■ Dataset:
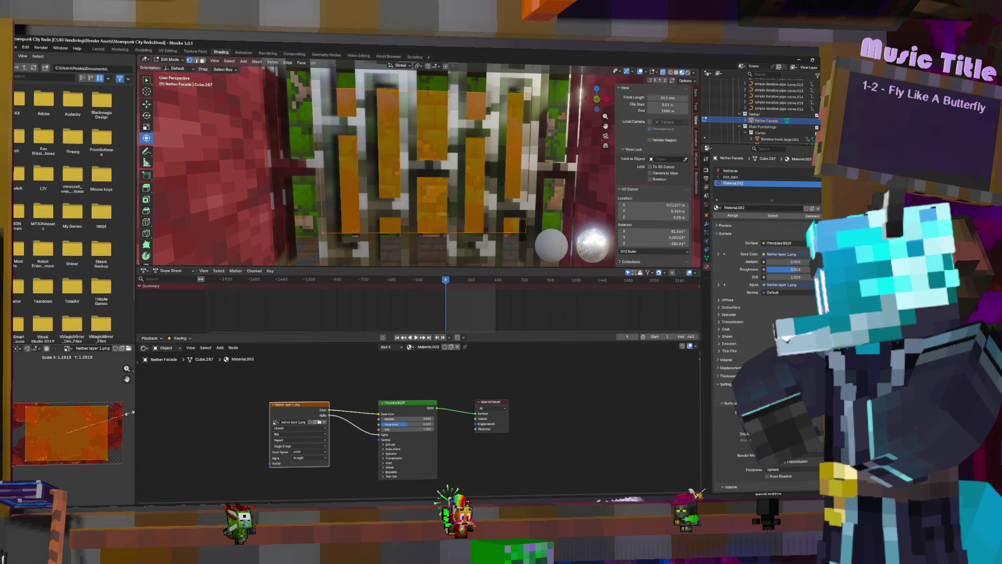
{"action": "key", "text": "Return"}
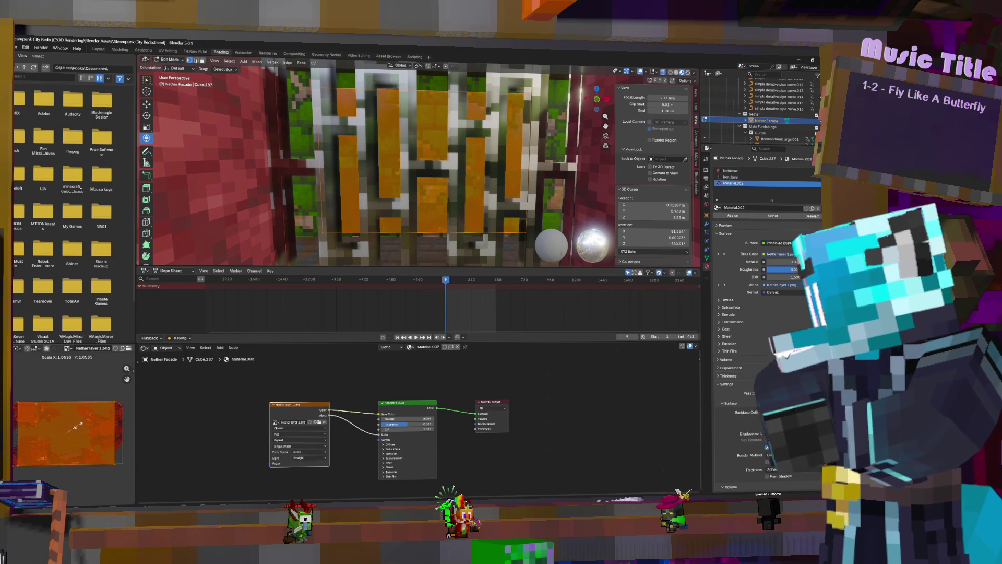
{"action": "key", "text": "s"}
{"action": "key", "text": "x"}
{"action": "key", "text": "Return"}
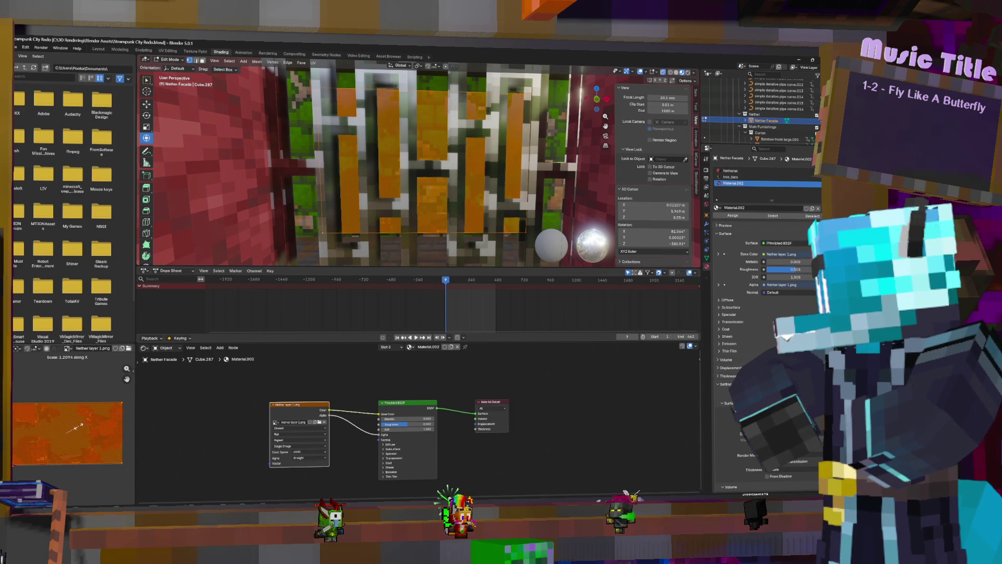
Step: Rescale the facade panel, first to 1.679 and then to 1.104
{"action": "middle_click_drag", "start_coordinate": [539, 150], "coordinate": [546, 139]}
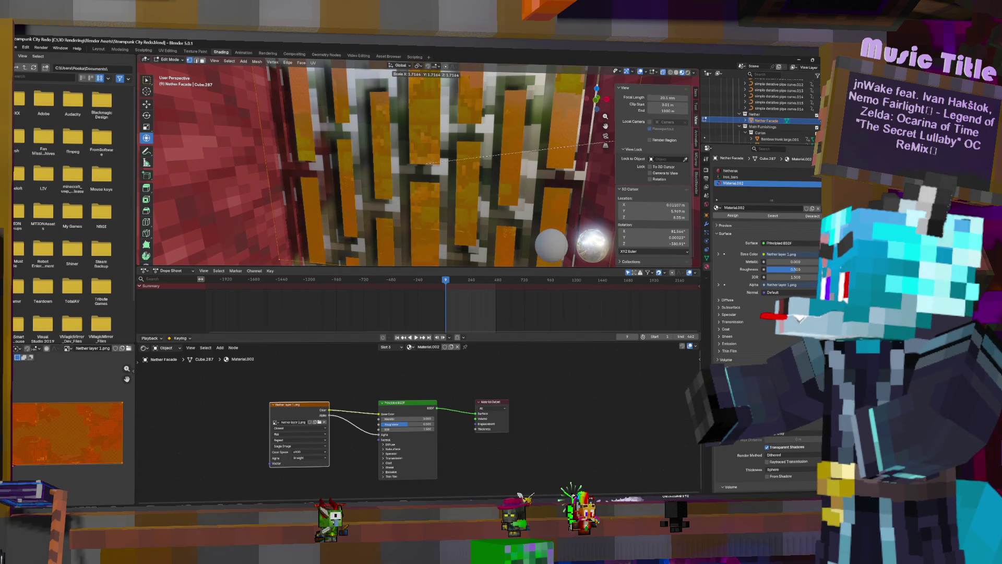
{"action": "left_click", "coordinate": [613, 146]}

■ What you should do: Print the stretch of the data from the line with "Step: Rescale the" through its last line, exactly and with both ends kept. Omit pictures.

■ Task output:
Step: Rescale the facade panel, first to 1.679 and then to 1.104
{"action": "middle_click_drag", "start_coordinate": [539, 150], "coordinate": [546, 139]}
{"action": "left_click", "coordinate": [613, 146]}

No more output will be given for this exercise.